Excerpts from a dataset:
- - - - -
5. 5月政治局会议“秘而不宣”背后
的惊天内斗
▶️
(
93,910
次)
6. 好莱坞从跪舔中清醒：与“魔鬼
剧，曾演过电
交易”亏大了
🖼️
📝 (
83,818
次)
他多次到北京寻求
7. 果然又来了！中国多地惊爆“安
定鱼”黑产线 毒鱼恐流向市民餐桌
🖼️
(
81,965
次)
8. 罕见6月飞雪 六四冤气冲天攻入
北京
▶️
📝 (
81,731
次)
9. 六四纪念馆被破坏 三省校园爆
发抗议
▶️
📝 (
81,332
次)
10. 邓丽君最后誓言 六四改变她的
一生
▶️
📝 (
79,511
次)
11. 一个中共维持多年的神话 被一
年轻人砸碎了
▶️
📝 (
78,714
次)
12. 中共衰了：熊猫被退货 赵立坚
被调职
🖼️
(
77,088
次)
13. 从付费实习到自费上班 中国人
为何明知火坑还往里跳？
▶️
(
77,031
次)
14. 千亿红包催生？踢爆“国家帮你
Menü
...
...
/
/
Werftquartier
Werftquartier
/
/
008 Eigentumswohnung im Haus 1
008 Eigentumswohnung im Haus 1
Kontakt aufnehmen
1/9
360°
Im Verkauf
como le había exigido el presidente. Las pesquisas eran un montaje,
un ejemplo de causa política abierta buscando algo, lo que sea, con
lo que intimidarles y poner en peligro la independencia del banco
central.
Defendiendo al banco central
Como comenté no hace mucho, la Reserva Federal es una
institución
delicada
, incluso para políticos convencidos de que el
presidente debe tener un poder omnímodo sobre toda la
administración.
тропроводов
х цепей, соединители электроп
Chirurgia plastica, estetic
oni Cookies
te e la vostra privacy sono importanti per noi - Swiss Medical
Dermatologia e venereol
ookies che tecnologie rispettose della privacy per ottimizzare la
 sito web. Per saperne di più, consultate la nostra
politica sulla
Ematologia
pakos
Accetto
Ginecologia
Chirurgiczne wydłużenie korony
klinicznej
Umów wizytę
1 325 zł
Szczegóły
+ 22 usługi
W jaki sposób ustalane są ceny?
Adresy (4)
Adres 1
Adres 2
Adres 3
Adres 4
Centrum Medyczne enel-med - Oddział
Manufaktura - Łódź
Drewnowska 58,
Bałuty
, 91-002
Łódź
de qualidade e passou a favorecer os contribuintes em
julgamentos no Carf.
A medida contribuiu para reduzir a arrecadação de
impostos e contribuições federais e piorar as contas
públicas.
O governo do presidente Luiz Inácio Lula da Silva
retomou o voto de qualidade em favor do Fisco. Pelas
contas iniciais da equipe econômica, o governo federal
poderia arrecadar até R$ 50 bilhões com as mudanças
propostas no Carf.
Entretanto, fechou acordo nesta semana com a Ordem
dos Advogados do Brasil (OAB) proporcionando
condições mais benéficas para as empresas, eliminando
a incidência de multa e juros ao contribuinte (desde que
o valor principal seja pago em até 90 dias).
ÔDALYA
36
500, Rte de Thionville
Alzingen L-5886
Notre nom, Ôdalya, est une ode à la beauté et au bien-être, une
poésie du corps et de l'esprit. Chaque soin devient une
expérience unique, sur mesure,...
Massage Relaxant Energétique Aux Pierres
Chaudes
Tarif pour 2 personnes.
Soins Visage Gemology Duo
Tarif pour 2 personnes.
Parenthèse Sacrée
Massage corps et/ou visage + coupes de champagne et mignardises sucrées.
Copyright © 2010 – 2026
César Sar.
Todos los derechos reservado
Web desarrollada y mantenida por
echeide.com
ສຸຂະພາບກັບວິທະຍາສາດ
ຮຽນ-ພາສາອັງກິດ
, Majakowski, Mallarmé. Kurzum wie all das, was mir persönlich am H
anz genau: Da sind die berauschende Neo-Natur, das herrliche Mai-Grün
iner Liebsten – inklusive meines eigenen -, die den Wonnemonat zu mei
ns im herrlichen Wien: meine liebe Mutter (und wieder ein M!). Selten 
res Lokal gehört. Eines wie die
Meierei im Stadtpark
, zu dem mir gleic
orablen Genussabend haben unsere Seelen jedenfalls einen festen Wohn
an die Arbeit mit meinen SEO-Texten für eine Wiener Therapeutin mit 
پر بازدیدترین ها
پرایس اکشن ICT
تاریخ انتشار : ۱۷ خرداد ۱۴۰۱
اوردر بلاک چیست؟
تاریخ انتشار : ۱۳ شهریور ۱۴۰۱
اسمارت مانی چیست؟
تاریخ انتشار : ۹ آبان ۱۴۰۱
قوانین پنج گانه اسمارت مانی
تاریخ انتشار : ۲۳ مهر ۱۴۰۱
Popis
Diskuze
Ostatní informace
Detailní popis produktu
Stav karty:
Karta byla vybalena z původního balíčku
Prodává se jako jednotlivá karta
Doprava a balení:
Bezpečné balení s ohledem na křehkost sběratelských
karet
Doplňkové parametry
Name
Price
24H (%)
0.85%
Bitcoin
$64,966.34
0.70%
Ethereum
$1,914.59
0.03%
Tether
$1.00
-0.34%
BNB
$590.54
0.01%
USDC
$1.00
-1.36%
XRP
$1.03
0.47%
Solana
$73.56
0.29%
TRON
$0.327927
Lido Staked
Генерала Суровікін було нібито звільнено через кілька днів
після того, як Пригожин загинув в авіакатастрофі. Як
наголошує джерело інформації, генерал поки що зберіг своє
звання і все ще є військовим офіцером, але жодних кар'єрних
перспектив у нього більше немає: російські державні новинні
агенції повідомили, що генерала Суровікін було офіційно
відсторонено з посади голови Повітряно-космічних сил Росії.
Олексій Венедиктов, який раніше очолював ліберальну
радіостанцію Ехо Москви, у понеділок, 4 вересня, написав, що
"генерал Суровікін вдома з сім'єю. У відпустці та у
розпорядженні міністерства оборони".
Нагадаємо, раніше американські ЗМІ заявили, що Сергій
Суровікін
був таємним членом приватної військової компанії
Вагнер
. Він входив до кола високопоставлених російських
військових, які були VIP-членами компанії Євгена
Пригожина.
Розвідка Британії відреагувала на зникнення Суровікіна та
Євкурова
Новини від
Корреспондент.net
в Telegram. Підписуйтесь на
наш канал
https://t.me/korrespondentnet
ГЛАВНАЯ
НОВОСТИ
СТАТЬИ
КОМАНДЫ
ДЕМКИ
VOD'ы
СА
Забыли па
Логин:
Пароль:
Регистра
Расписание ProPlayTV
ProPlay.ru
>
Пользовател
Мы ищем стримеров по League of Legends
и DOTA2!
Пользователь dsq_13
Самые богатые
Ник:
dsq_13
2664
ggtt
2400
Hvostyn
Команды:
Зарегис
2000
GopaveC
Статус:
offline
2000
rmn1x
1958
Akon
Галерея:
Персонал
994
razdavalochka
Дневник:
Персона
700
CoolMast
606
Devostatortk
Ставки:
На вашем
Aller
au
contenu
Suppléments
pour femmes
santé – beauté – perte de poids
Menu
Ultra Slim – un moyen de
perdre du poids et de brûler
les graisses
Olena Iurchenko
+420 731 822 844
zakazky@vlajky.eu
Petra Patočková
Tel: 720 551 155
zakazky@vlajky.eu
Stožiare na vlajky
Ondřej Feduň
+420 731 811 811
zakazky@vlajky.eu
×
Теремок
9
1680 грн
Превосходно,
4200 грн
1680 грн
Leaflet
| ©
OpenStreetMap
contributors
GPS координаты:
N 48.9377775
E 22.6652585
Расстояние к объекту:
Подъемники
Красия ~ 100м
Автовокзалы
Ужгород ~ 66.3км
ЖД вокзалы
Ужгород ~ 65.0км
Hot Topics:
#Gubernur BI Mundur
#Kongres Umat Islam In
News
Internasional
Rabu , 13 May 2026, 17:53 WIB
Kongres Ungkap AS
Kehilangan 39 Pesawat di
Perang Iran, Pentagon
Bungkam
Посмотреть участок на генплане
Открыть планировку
- - - - -
• _Exercise details_
Within the data above, how many lines contain "beauté"? Respond with the tally alone.

• _Task answer_
2